- Born: ? Velká Bíteš, Moravia
- Died: 17 February 1571 Velká Bíteš, Moravia
- Cause of death: Execution by breaking wheel
- Occupation: Soldier
- Known for: Alleged highest number of victims for a serial killer in the Czech lands
- Conviction: Confessed under torture
- Criminal charge: Murder, robbery, cannibalism
- Penalty: Phalangial amputation, body torn with pliers, breaking of limbs, and finally entangled on the breaking wheel

Details
- Date: 7 February 1571 (ruling delivered)
- Span of crimes: 1568–1571
- Killed: 59

= Martin Roháč =

Czech robber and serial killer

Martin Roháč (? – 17 February 1571) was a Czech soldier, later a robber and serial killer with the alleged highest number of victims in the Czech lands. He came from Velká Bíteš. With his robbery group, he murdered 59 people between 1568 and 1571.

==Life==
As a soldier, he participated in the war with Turkey between 1566 and 1568. It ended with the Adrianople peace, and he was therefore released from the service. Together with several other soldiers, he began to kidnap and murder. Their victims were mainly defenceless merchants and craftsmen whom they stole money, goods and usually clothing from.

The first murders were committed in Transylvania, where 4 people were killed by the group. They were robbed of 24 gold and clothing. Another victim was a merchant near Vienna who was robbed of 40 gold, two gloves and a garment. At Augsburg, they committed two murders. They also stole weapons from the victims this time. The following killings were committed at Stupava, under Bratislava; in Uherské Hradiště, Uherský Brod, near Bánov (today's Velké Bílovice) and in Hustopeče, where one of the men murdered three men in one day and stole three women's skirts. Other murders occurred in Újezd, Poštorná and Ivančice.
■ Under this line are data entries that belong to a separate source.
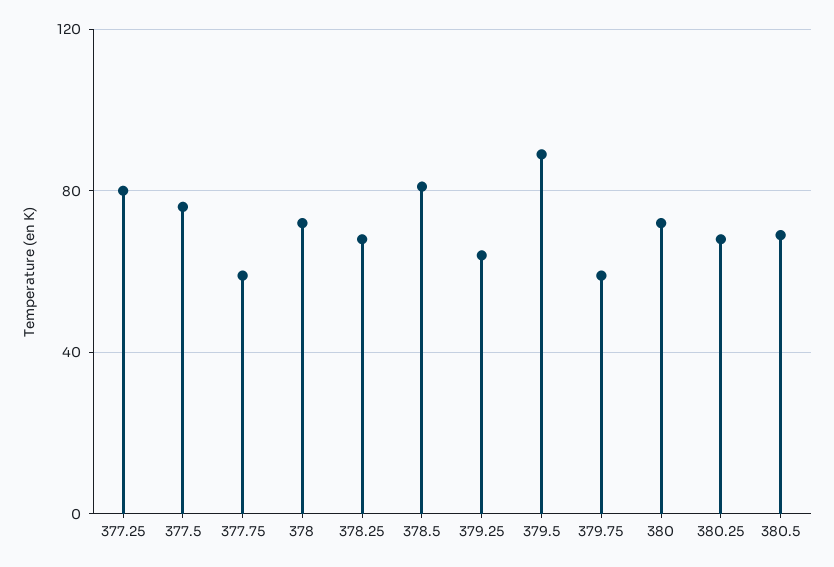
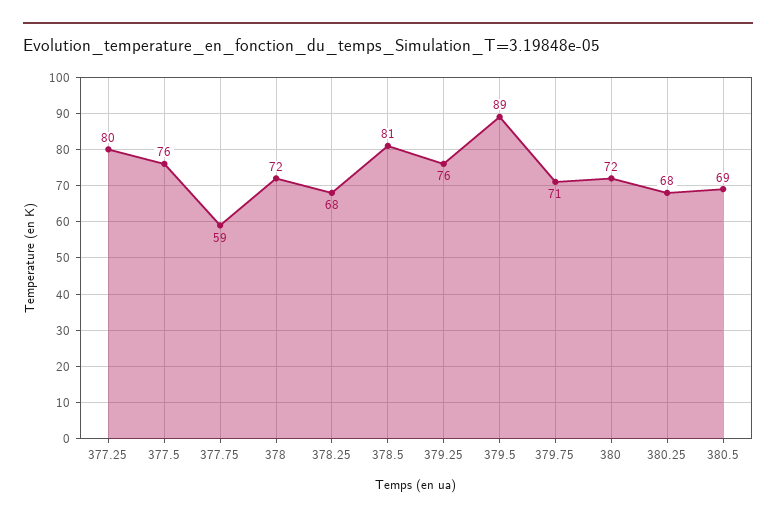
  {
    "377.25": 80,
    "377.5": 76,
    "377.75": 59,
    "378": 72,
    "378.25": 68,
    "378.5": 81,
-   "379.25": 65,
+   "379.25": 76,
    "379.5": 89,
-   "379.75": 60,
+   "379.75": 71,
    "380": 72,
    "380.25": 68,
    "380.5": 69
  }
After these crimes, some members of the group decided to leave. Only two – Mikuláš Miča from Předklášteří and Jan Čech – remained with him. Their cruelty then increased. For example, in Mělník, Čáslav and Chrudim they murdered three pregnant women, carved four fruit shapes into them and cut out the hearts, lungs, and liver of the unborn children, which they later cooked and ate. They believed it would give them courage and strength to murder more.

In 1571 Mikuláš Miča was captured in Tišnov. At the time only Roháč was active. Miča was tortured and eventually confessed, soon leading to the arrest of Roháč in Velká Bíteš. He was also tortured and eventually confessed to the murders.

The ruling of Martin Roháč was delivered on 7 February 1571. It was as cruel as the accused's own crimes. At first, his phalanges of fingers were gradually removed at the pillory and then he was brought to the execution site where he had his body torn with pliers, next all his limbs would be shuffled around him, finally being entangled on the breaking wheel, awaiting death. The sentence was carried out by the Brno executioner on the convict and his six assistants on 17 February 1571.